Она чувствовала себя так же, когда Уайатт притащил свои хваленые листовки об усыновлении. И она уже знала, как разочаровать собеседника. Но сейчас ей хотелось этого еще меньше, потому что она никогда не думала, что они поссорятся. Они так не договаривались.
– Счастье – это бред собачий. Это слово определяет только небольшие моменты, а не всю жизнь. Все, что мы делали, ни хрена не значит вне этой комнаты, где нам и придется оставаться.
– Ты правда думаешь, что я в это поверю? Это больше, чем просто секс.
– Ты думаешь, что ты первый, с кем я перепихнулась для удовольствия?
Его лицо почернело, как грозовая туча.
– Не надо. Ты просто пытаешься сделать мне больно.
Вот он, нерв, на который она хотела надавить.
– Я знаю, что случается, когда люди помешались на счастье, понял? Они думают, эй, секс – это классно, и у нас есть что-то общее. Это, наверное, значит, что мы счастливы! Давай будем вместе навсегда, и мы всегда будем счастливы! Но это ложь, и я устала объяснять это себе и всем вокруг. Если ты умный, ты послушаешь меня и тоже перестанешь покупаться на это дерьмо. И перестанешь верить, что несколько доз счастья стоят того, чтобы разрушать жизнь людей. Мой отец провел за этим всю жизнь, а я так не могу. Я уже причинила достаточно вреда.
– Ты так не думаешь. Ты вообще так не думаешь.
– Если ты еще раз скажешь мне, что я, по-твоему, думаю, я прямо сейчас порву с тобой, навсегда.
Теперь он принял позу разъяренного быка, поразительно похожую на позу его отца в первый день, когда Фиби его увидела. Ей было любопытно, насколько сильно он в самом деле похож на Рона. Он тоже будет ставить синяки?
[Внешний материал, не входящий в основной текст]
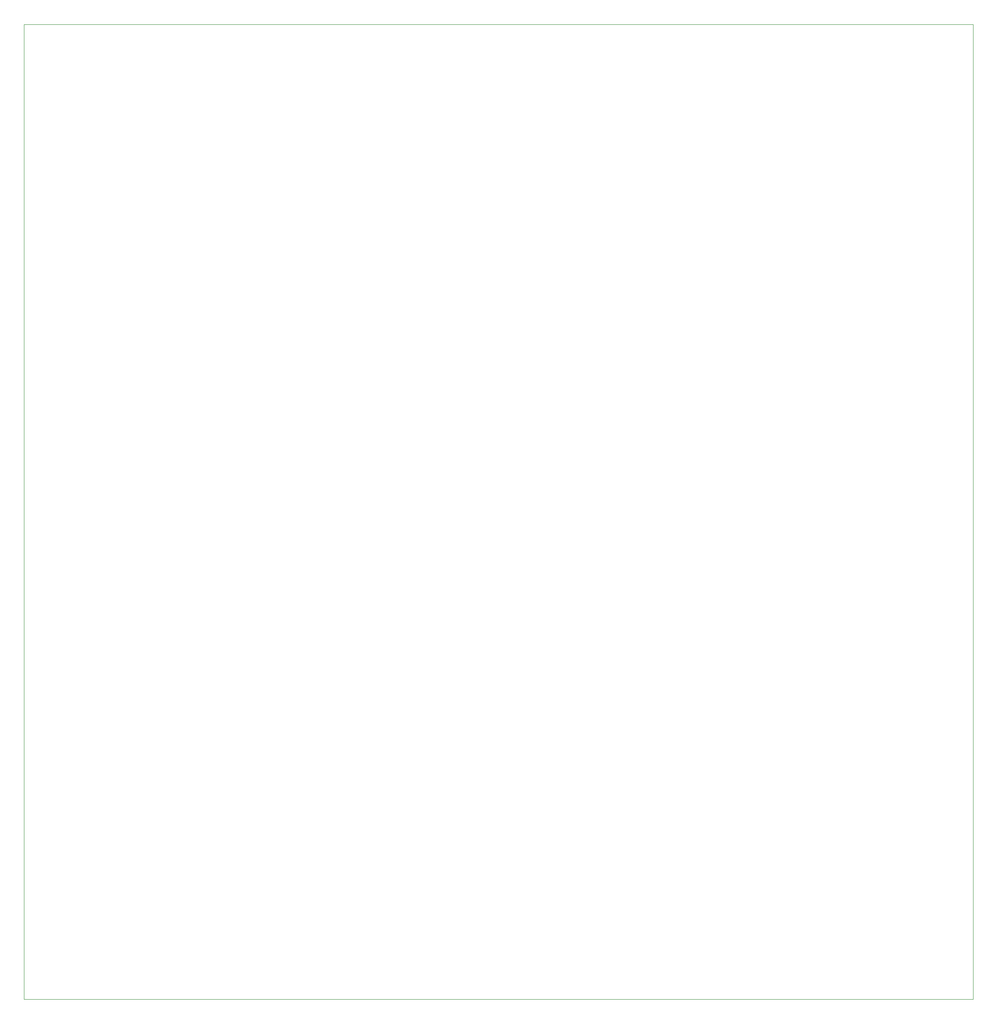
<source format=gbr>
G04 #@! TF.GenerationSoftware,KiCad,Pcbnew,5.1.5+dfsg1-2build2*
G04 #@! TF.CreationDate,2022-02-12T20:51:50-05:00*
G04 #@! TF.ProjectId,6800sbc,36383030-7362-4632-9e6b-696361645f70,rev?*
G04 #@! TF.SameCoordinates,Original*
G04 #@! TF.FileFunction,Profile,NP*
%FSLAX46Y46*%
G04 Gerber Fmt 4.6, Leading zero omitted, Abs format (unit mm)*
G04 Created by KiCad (PCBNEW 5.1.5+dfsg1-2build2) date 2022-02-12 20:51:50*
%MOMM*%
%LPD*%
G04 APERTURE LIST*
%ADD10C,0.100000*%
G04 APERTURE END LIST*
D10*
X220980000Y-22860000D02*
X33020000Y-22860000D01*
X33020000Y-215900000D02*
X220980000Y-215900000D01*
X220980000Y-48260000D02*
X220980000Y-215900000D01*
X33020000Y-22860000D02*
X33020000Y-215900000D01*
X220980000Y-48260000D02*
X220980000Y-22860000D01*
M02*

</source>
Она была почти готова проверить его, еще раз подтолкнуть. Но он развернулся и быстро оделся. Узел во внутренностях Фиби ослаб, но только немного. На нее накатил новый приступ тошноты, когда она почувствовала, как сгорает дотла веселый приятный аттракцион, который она сама для себя устроила. Закончив, он подошел к двери и обернулся, чтобы посмотреть, не передумает ли она. Часть ее, немаленькая часть, только того и хотела – вернуться в мягкую постель и теплую тишину и умолять его забыть все, что она наговорила, но она не переменила каменное выражение лица. Если сейчас она не настоит на своем, она потеряет то немногое самоуважение, которое у нее осталось.
Фиби вышла к лестнице, когда он шумно спускался по ступенькам. Он положил руку на дверную ручку, и она закричала:
– Нет, не с этой стороны!
Машина была на месте, когда она проверяла последний раз, и пока было слишком рано, чтобы она уехала. А что, если Вики на крыльце курит свою утреннюю сигарету? Если она увидит, что ее сын выходит от Фиби, хлопая дверью, как оскорбленный любовник, у нее однозначно будут вопросы.
Джейк повернулся к ней, его челюсти сжимались в неповиновении, а глаза горели. О, как она ненавидела, когда на нее смотрели так взбешенно.
– До сих пор все было по-твоему. Теперь моя очередь.
Она кинулась по ступенькам и встала перед дверью.
– Не глупи! Люди увидят тебя!
– После всего этого ты правда думаешь, что мне есть до этого дело?